Problem to solve:
Show each line of the records that contains the word "know", matching case exactly.

Entries taken from a collection:
......

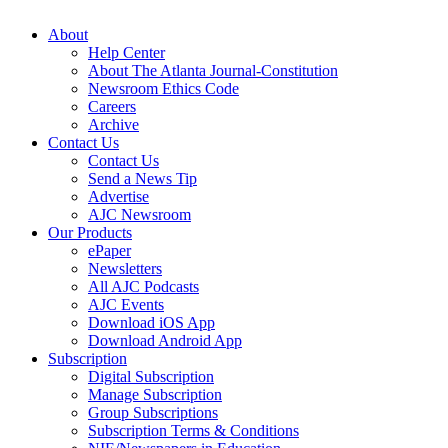
About
Help Center
About The Atlanta Journal-Constitution
Newsroom Ethics Code
Careers
Archive
Contact Us
Contact Us
Send a News Tip
Advertise
AJC Newsroom
Our Products
ePaper
Newsletters
All AJC Podcasts
AJC Events
Download iOS App
Download Android App
Subscription
Digital Subscription
Manage Subscription
Group Subscriptions
Subscription Terms & Conditions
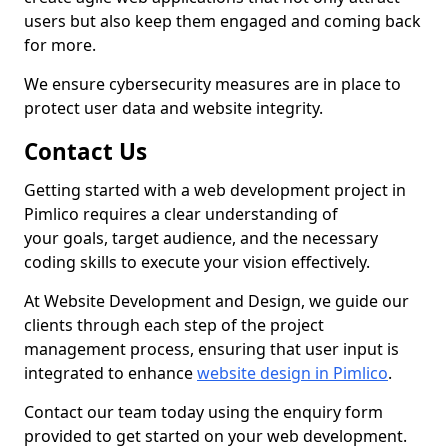
users but also keep them engaged and coming back
for more.
We ensure cybersecurity measures are in place to
protect user data and website integrity.
Contact Us
Getting started with a web development project in
Pimlico requires a clear understanding of
your goals, target audience, and the necessary
coding skills to execute your vision effectively.
At Website Development and Design, we guide our
clients through each step of the project
management process, ensuring that user input is
integrated to enhance
website design in Pimlico
.
Contact our team today using the enquiry form
provided to get started on your web development.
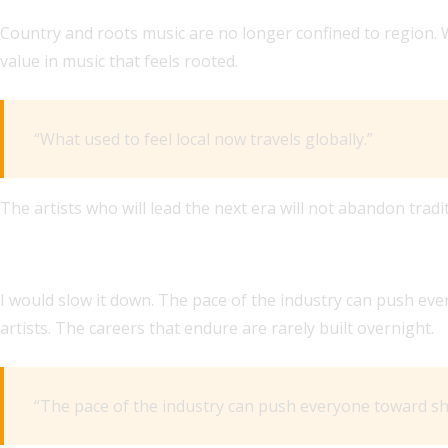
Country and roots music are no longer confined to region. W
value in music that feels rooted.
“What used to feel local now travels globally.”
The artists who will lead the next era will not abandon traditi
IF YOU COULD CHANGE ONE THING ABOUT THE MUSIC BU
I would slow it down. The pace of the industry can push e
artists. The careers that endure are rarely built overnight.
“The pace of the industry can push everyone toward sh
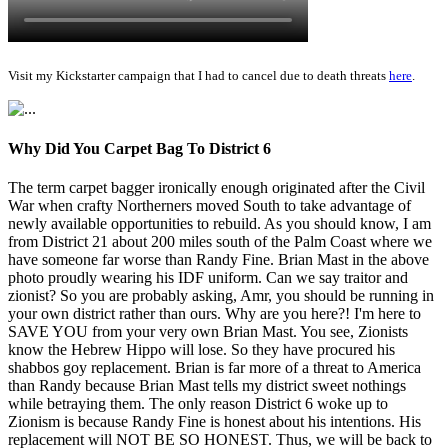
Visit my Kickstarter campaign that I had to cancel due to death threats
here
.
Why Did You Carpet Bag To District 6
The term carpet bagger ironically enough originated after the Civil
War when crafty Northerners moved South to take advantage of
newly available opportunities to rebuild. As you should know, I am
from District 21 about 200 miles south of the Palm Coast where we
have someone far worse than Randy Fine. Brian Mast in the above
photo proudly wearing his IDF uniform. Can we say traitor and
zionist? So you are probably asking, Amr, you should be running in
your own district rather than ours. Why are you here?! I'm here to
SAVE YOU from your very own Brian Mast. You see, Zionists
know the Hebrew Hippo will lose. So they have procured his
shabbos goy replacement. Brian is far more of a threat to America
than Randy because Brian Mast tells my district sweet nothings
while betraying them. The only reason District 6 woke up to
Zionism is because Randy Fine is honest about his intentions. His
replacement will NOT BE SO HONEST. Thus, we will be back to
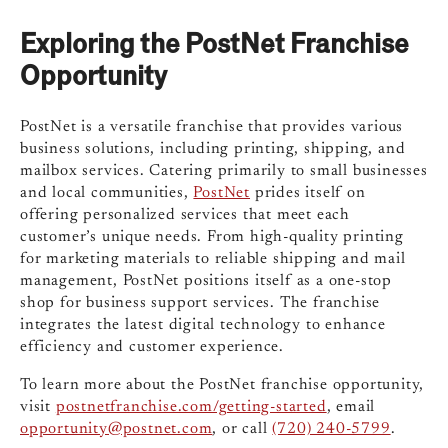
Exploring the PostNet Franchise
Opportunity
PostNet is a versatile franchise that provides various
business solutions, including printing, shipping, and
mailbox services. Catering primarily to small businesses
and local communities,
PostNet
prides itself on
offering personalized services that meet each
customer’s unique needs. From high-quality printing
for marketing materials to reliable shipping and mail
management, PostNet positions itself as a one-stop
shop for business support services. The franchise
integrates the latest digital technology to enhance
efficiency and customer experience.
To learn more about the PostNet franchise opportunity,
visit
postnetfranchise.com/getting-started
, email
opportunity@postnet.com
, or call
(720) 240-5799
.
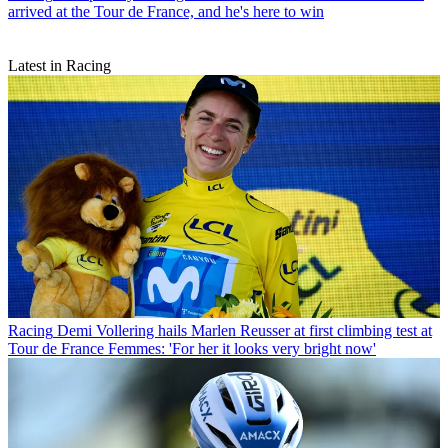
arrived at the Tour de France, and he's here to win
Latest in Racing
Racing
Demi Vollering hails Marlen Reusser at first climbing test at
Tour de France Femmes: 'For her it looks very bright now'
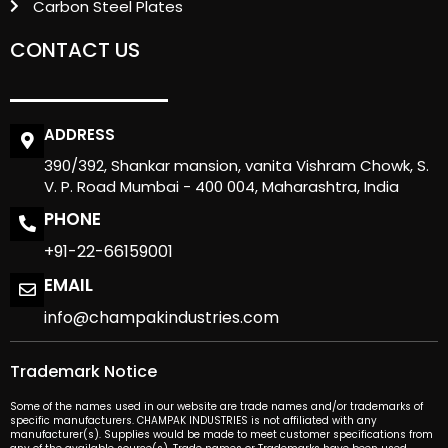
Carbon Steel Plates
CONTACT US
ADDRESS
390/392, Shankar mansion, vanita Vishram Chowk, S.
V. P. Road Mumbai - 400 004, Maharashtra, India
PHONE
+91-22-66159001
EMAIL
info@champakindustries.com
Trademark Notice
Some of the names used in our website are trade names and/or trademarks of
specific manufacturers. CHAMPAK INDUSTRIES is not affiliated with any
manufacturer(s). Supplies would be made to meet customer specifications from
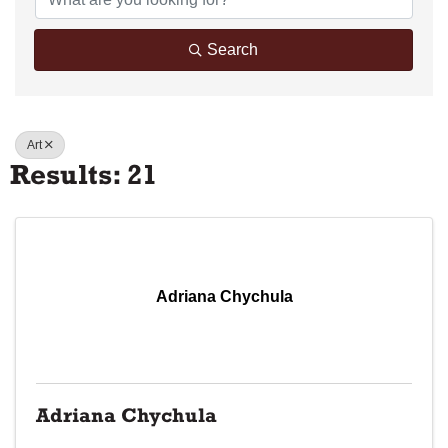
Search
Art
Results: 21
Adriana Chychula
Adriana Chychula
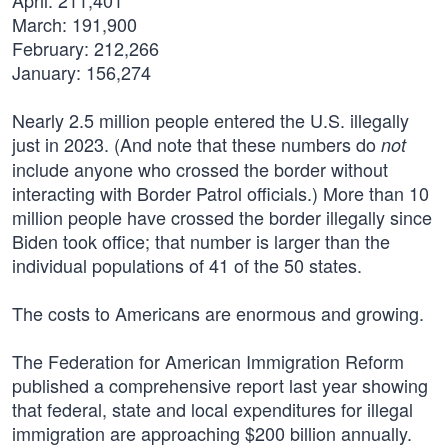
April: 211,401
March: 191,900
February: 212,266
January: 156,274
Nearly 2.5 million people entered the U.S. illegally
just in 2023. (And note that these numbers do
not
include anyone who crossed the border without
interacting with Border Patrol officials.) More than 10
million people have crossed the border illegally since
Biden took office; that number is larger than the
individual populations of 41 of the 50 states.
The costs to Americans are enormous and growing.
The Federation for American Immigration Reform
published a comprehensive report last year showing
that federal, state and local expenditures for illegal
immigration are approaching $200 billion annually.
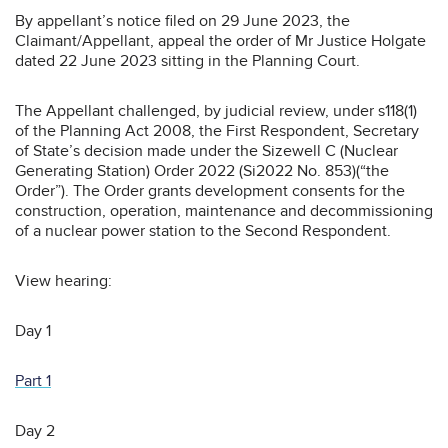
By appellant’s notice filed on 29 June 2023, the
Claimant/Appellant, appeal the order of Mr Justice Holgate
dated 22 June 2023 sitting in the Planning Court.
The Appellant challenged, by judicial review, under s118(1)
of the Planning Act 2008, the First Respondent, Secretary
of State’s decision made under the Sizewell C (Nuclear
Generating Station) Order 2022 (Si2022 No. 853)(“the
Order”). The Order grants development consents for the
construction, operation, maintenance and decommissioning
of a nuclear power station to the Second Respondent.
View hearing:
Day 1
Part 1
Day 2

......

Response below:
newly available opportunities to rebuild. As you should know, I am
know the Hebrew Hippo will lose. So they have procured his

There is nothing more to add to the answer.